50 Years of Q & A: Two-headed excavators
Last week we asked: Has there ever been an Australian excavator with a boom at each end? And if so, who built it? Click here to see some pics of what we managed to dig up ...
If you classify a dragline as an excavator, then this machine built by George Henry Dunlop seems to fit the bill. Although largely unknown, George appears to have been quite a significant engineer in his era and he lodged numerous patents from the 1890s to the late 1930s.
Unlike many who have lodge patents, George seems to have built a reasonable proportion of the machines he patented.
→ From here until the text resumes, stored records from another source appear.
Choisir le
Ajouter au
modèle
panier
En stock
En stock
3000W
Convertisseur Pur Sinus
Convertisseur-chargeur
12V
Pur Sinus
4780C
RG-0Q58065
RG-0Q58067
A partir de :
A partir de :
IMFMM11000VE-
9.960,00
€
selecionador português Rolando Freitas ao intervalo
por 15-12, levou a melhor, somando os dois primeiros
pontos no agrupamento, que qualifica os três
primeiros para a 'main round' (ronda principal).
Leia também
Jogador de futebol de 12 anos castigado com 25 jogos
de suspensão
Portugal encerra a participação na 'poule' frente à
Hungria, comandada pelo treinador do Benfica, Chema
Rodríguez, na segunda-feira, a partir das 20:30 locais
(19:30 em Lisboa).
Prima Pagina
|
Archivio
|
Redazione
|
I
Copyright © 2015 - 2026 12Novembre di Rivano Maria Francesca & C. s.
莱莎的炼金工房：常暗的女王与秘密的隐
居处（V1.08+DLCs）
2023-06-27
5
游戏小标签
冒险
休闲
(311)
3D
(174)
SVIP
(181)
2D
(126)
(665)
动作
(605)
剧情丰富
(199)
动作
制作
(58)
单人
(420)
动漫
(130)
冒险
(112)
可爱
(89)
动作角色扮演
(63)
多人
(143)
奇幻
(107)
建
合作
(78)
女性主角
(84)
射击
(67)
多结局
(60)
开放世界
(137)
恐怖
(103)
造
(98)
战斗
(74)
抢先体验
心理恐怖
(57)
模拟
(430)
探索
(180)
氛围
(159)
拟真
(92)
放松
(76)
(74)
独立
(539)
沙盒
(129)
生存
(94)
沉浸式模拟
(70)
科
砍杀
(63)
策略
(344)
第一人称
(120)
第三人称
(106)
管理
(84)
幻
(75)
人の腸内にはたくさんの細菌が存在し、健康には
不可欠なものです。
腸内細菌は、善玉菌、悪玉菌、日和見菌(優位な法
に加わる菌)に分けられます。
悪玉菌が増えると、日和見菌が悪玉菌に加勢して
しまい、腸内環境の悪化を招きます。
Indeed many of his patents are refinements of earlier patent applications, suggesting that the refinements came about through practical experience.
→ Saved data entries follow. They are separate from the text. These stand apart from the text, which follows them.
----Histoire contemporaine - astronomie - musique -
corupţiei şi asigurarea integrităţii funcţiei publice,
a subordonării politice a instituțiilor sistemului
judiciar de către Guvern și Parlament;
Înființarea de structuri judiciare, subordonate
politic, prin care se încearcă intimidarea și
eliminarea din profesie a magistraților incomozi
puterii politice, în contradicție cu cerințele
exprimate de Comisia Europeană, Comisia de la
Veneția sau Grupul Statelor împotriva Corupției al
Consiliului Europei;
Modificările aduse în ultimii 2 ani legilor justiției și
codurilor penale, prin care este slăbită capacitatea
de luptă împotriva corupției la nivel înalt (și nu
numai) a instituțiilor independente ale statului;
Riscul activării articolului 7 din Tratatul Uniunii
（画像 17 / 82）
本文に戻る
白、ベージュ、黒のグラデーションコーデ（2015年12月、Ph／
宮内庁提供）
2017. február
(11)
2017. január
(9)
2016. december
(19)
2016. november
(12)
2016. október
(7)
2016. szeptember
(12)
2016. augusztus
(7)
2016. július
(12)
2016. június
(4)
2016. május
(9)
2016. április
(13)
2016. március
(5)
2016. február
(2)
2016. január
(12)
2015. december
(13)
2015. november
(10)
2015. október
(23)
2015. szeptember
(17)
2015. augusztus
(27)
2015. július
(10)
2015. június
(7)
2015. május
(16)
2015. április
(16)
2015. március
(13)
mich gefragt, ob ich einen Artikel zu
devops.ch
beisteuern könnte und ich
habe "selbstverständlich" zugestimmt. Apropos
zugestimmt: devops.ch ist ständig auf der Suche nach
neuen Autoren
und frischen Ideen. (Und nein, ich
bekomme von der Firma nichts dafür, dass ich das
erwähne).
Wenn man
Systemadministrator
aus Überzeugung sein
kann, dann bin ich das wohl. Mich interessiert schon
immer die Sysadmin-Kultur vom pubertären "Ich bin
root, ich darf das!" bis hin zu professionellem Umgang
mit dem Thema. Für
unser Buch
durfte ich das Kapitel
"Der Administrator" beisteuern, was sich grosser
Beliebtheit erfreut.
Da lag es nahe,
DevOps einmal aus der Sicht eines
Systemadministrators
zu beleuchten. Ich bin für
Plant records showed that the Victorian State Rivers & Water Supply Commission had 11 rail-mounted steam dragline-excavators.
As George Dunlop contracted in addition to building equipment for sale, it is likely that he operated some of his own equipment, and the twin boom excavator shows the name of another contractor W. Solomon.
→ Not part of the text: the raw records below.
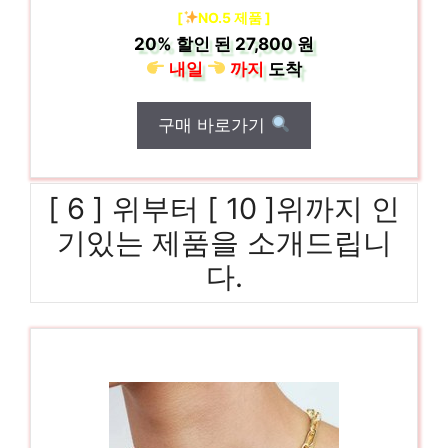
[
NO.5 제품 ]
20%
할인 된
27,800 원
내일
까지
도착
구매 바로가기
[ 6 ] 위부터 [ 10 ]위까지 인
기있는 제품을 소개드립니
다.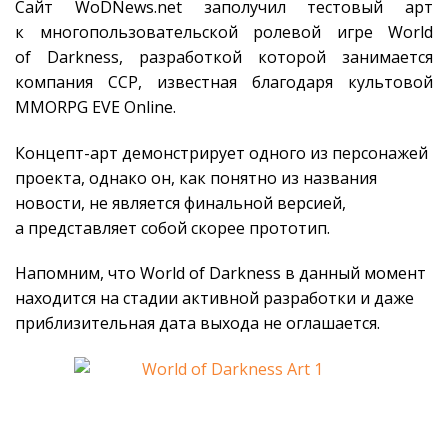
Сайт WoDNews.net заполучил тестовый арт
к многопользовательской ролевой игре World
of Darkness, разработкой которой занимается
компания CCP, известная благодаря культовой
MMORPG EVE Online.
Концепт-арт демонстрирует одного из персонажей
проекта, однако он, как понятно из названия
новости, не является финальной версией,
а представляет собой скорее прототип.
Напомним, что World of Darkness в данный момент
находится на стадии активной разработки и даже
приблизительная дата выхода не оглашается.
George also built 3 pairs of channel scrapers (see picture), which used the principle of the ploughing engine in winching a flip-over scoop between 2 winching engines to excavate a channel. The engines were winched forward as work progressed. The scoop was quite large for the era (early 20th century) at around 3 cubic yards.
The principle was actually quite efficient. Only the scoop and the excavated earth moved. The heavy winching engines stayed clear of the soft ground in the channel and change of direction was simple: the winching force pulled the cutting edge into the ground. There was a cutting edge on each end of the bucket so that it could dig in either direction.
Research by Matthew Churchward at Scienceworks Museum also shows that George devised soft ground tunnelling methods that were successfully employed in Coode Island Silt in 1898. Even over a century later, this is still regarded as extremely difficult material to dig in.
Bonus picture: This Austin ditcher came from the US but was used in digging channels in South Australia in the 1910s. It uses 2 side arms with buckets that run along the arm to side cast earth from the channel excavation.
Question for next week:
Did anyone other than Caterpillar (in its early days at Tullamarine) build or part-build a medium size crawler tractor in Australia? (Since it’s a simple Yes/No, you also have to name what was built, where and by whom.)
NOTE: conversions of war surplus tanks do not count: only recognised manufacturers.